I stayed a couple of hours and headed back north, for a date on Willsboro Point on the west shore of Lake Champlain. About 60 years ago, I taught school there, and love going back to visit with the few folks left whom I knew then. It appeared to me that the half of the nation that zoomed south in the morning was now zooming in the opposite direction. But it was Lake George they wanted; and shortly after the last exit for that garden of eden, the traffic thinned down and the Adirondacks began to rise like vast green folds on either side of the highway. Not for nothing was I-87 once named the most scenic new highway in the country. I passed a small mountain beside the road where the two older kids and I once spent an afternoon – with a “climbing rope” looped around my four-year-old son’s shoulders...just in case – and in no time I was rolling down the mountain, past Dead Man’s Curve, to the town where I started teaching ages ago.

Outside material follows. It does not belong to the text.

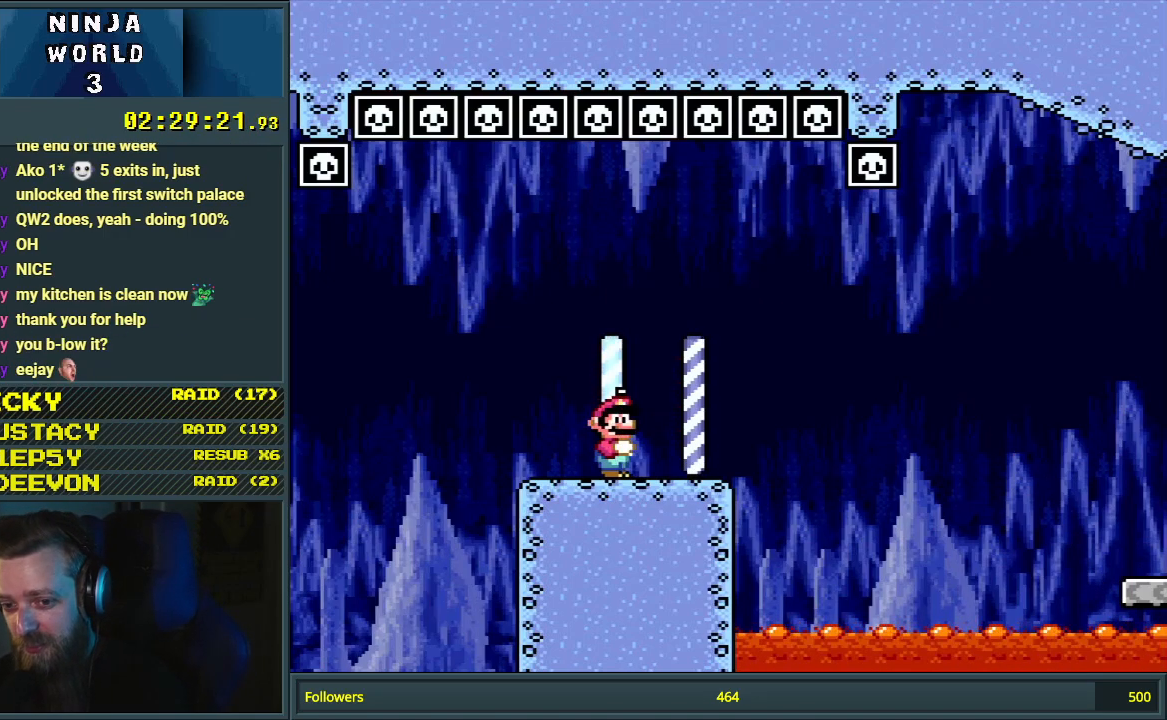
{"buttons": ["B", "Y"], "events": [[50, "Y", "down"], [183, "DPAD_LEFT", "down"], [333, "DPAD_LEFT", "up"], [433, "B", "down"]]}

We were three old friends – acutely aware that we used to be four – dining at a nearby marina full of happy sailors and bass fishermen. The 300-and-some miles with my head in the open air closed my eyes before ten o’clock. I was barely conscious enough to turn off the Nook before Morpheus carried me off.
Next morning it was time for the third destination in my 28-hour zoomie. First, a volunteer fireman’s breakfast at the firehouse (I went to the old firehouse first by mistake; oops!), and then a short run to the little church Mother and I attended for some years in the 60s. The chip out of one of the decorative filigrees was still missing, and as usual I spent some time when I should have been focusing trying to figure out how I’d fix it, if I were asked. Coffee hour was crowded afterward; there were a lot of summer folks there already. Only two old acquaintances. A lot of people disappear from the scene in five decades. But then, with a meaningful glance at my watch, it was time to catch the next ferry.
“The next time I turn the ignition key,” I told Helga, “we’ll be back in paradise.” And so we were. I checked the odometer as we pulled into the garage – it’s a genetic disorder I swore I would not inherit from my father – 406 miles. But the most important things happened when we hadn’t been going anywhere.